Work to complete
Taking the first line of the listing as the start and the line containing "danas bude emocije" as the end, reproduce everything in between exactly, both ends included.

Available records START

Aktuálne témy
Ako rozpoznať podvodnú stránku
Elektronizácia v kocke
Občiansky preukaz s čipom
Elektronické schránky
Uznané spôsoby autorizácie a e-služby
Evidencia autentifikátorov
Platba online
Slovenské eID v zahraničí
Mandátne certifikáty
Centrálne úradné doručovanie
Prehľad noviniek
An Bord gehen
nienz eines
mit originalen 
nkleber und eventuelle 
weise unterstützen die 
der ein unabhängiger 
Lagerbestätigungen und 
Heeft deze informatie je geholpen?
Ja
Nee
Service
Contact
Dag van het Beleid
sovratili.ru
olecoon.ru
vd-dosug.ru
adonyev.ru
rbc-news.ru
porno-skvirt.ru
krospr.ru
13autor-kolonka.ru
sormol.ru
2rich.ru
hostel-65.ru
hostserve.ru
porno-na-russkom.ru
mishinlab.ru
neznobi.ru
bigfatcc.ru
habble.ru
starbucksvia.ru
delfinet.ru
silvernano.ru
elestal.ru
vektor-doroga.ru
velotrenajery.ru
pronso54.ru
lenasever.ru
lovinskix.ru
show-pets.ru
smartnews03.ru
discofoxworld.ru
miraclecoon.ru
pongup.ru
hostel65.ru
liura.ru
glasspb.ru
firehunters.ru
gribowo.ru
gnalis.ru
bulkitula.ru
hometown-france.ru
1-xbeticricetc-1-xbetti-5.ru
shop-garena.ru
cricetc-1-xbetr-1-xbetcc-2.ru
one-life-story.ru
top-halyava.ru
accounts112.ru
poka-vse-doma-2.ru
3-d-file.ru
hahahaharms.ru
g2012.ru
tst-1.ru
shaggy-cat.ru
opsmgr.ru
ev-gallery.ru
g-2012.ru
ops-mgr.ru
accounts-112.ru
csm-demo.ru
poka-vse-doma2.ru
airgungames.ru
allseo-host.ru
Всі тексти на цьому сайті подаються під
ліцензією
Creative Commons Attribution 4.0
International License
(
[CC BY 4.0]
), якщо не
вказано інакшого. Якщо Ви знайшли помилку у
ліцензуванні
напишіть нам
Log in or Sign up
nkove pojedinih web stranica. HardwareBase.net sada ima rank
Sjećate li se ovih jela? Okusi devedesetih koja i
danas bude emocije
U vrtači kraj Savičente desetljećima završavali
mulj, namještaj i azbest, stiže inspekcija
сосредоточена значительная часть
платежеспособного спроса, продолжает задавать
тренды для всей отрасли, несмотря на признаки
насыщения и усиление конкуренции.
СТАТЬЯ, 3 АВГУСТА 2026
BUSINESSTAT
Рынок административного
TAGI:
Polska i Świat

Available records END

Exercise output
Aktuálne témy
Ako rozpoznať podvodnú stránku
Elektronizácia v kocke
Občiansky preukaz s čipom
Elektronické schránky
Uznané spôsoby autorizácie a e-služby
Evidencia autentifikátorov
Platba online
Slovenské eID v zahraničí
Mandátne certifikáty
Centrálne úradné doručovanie
Prehľad noviniek
An Bord gehen
nienz eines
mit originalen 
nkleber und eventuelle 
weise unterstützen die 
der ein unabhängiger 
Lagerbestätigungen und 
Heeft deze informatie je geholpen?
Ja
Nee
Service
Contact
Dag van het Beleid
sovratili.ru
olecoon.ru
vd-dosug.ru
adonyev.ru
rbc-news.ru
porno-skvirt.ru
krospr.ru
13autor-kolonka.ru
sormol.ru
2rich.ru
hostel-65.ru
hostserve.ru
porno-na-russkom.ru
mishinlab.ru
neznobi.ru
bigfatcc.ru
habble.ru
starbucksvia.ru
delfinet.ru
silvernano.ru
elestal.ru
vektor-doroga.ru
velotrenajery.ru
pronso54.ru
lenasever.ru
lovinskix.ru
show-pets.ru
smartnews03.ru
discofoxworld.ru
miraclecoon.ru
pongup.ru
hostel65.ru
liura.ru
glasspb.ru
firehunters.ru
gribowo.ru
gnalis.ru
bulkitula.ru
hometown-france.ru
1-xbeticricetc-1-xbetti-5.ru
shop-garena.ru
cricetc-1-xbetr-1-xbetcc-2.ru
one-life-story.ru
top-halyava.ru
accounts112.ru
poka-vse-doma-2.ru
3-d-file.ru
hahahaharms.ru
g2012.ru
tst-1.ru
shaggy-cat.ru
opsmgr.ru
ev-gallery.ru
g-2012.ru
ops-mgr.ru
accounts-112.ru
csm-demo.ru
poka-vse-doma2.ru
airgungames.ru
allseo-host.ru
Всі тексти на цьому сайті подаються під
ліцензією
Creative Commons Attribution 4.0
International License
(
[CC BY 4.0]
), якщо не
вказано інакшого. Якщо Ви знайшли помилку у
ліцензуванні
напишіть нам
Log in or Sign up
nkove pojedinih web stranica. HardwareBase.net sada ima rank
Sjećate li se ovih jela? Okusi devedesetih koja i
danas bude emocije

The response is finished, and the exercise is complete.